Don’t be shocked if quarterbacks coach Shawn Watson, line coach Joe Wickline and running backs coach Tommy Robinson may be looking for employment elsewhere. And soon. Play-caller Jay Norvell should stay on as receivers coach.
Strong and his staff still make too many bad decisions, whether it’s the misguided deep route to Daje Johnson on fourth-and-7 against Texas Tech or the rampant conservatism the Longhorns showed in the second half Saturday, when the head coach and Norvell should have been rolling the dice with so little at stake.

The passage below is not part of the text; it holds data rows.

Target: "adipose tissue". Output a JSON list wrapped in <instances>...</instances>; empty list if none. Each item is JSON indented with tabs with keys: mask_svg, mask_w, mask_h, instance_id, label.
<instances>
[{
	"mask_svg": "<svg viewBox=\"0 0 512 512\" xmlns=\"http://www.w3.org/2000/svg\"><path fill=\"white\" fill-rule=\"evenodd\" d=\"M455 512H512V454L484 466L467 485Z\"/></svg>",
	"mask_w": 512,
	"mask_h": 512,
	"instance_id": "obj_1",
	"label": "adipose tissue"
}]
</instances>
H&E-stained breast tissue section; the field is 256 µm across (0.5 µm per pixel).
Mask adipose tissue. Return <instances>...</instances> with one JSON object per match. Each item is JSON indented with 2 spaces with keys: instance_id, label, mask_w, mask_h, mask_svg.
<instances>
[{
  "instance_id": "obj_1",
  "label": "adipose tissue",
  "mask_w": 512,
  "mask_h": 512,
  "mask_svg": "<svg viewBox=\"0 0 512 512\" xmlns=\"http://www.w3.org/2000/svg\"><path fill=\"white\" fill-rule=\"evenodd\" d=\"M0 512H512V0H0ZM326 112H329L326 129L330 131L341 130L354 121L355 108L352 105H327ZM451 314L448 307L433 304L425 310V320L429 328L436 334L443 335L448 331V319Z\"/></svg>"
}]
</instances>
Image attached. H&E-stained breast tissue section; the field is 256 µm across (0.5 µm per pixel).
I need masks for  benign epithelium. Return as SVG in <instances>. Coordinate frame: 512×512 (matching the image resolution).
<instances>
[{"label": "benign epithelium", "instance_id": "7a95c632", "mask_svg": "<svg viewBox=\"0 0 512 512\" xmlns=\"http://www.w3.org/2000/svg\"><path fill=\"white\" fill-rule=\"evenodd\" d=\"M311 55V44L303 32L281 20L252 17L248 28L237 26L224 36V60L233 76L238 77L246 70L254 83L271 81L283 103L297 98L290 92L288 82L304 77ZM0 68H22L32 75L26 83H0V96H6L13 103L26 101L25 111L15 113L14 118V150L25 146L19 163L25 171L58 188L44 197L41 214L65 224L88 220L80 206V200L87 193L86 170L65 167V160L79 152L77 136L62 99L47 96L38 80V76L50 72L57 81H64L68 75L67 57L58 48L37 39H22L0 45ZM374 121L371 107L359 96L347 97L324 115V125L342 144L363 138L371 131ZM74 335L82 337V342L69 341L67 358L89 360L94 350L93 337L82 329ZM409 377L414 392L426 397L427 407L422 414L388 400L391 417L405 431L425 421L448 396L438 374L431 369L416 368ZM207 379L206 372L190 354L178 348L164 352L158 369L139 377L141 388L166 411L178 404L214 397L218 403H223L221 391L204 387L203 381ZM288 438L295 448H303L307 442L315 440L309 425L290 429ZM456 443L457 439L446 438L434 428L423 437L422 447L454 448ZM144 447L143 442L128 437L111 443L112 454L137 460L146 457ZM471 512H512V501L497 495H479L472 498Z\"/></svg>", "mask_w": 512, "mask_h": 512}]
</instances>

That tells me something when Charlie had nothing to lose.
Were they too conservative?
“Probably,” said Norvell, who called two ill-fated, run-of-the-mill Swoopes runs on a pair of third-and-5s that led to a field goal and a punt in the second half. “We were trying to play the best cards we had.”
Translation: He doesn’t have a quarterback he can trust yet. Asked if Texas is settled at the position, Norvell said, “I can’t say that right now. We’re not happy with the way we throw the ball. We’re just not. I don’t think you can be ultra-conservative and win big in this conference. Five of the top 10 teams in scoring are in this league, and to compete, you have to be dynamic and push the ball downfield.”
Norvell also called Texas a team with “a level of immaturity that has to change to be the program it can be. We’ve scratched the surface, but not what it needs to be.”
Redshirting only six of 23 freshmen in last year’s top 10 recruiting class will do that. And Strong needs another big class to move the needle. Not to mention the first-down chains.
So Texas finishes the year with a second monumental upset and nowhere to go. It has some lingering issues. Lots of them, actually, with very few clear answers but one obvious ultimatum: Win eight, Charlie.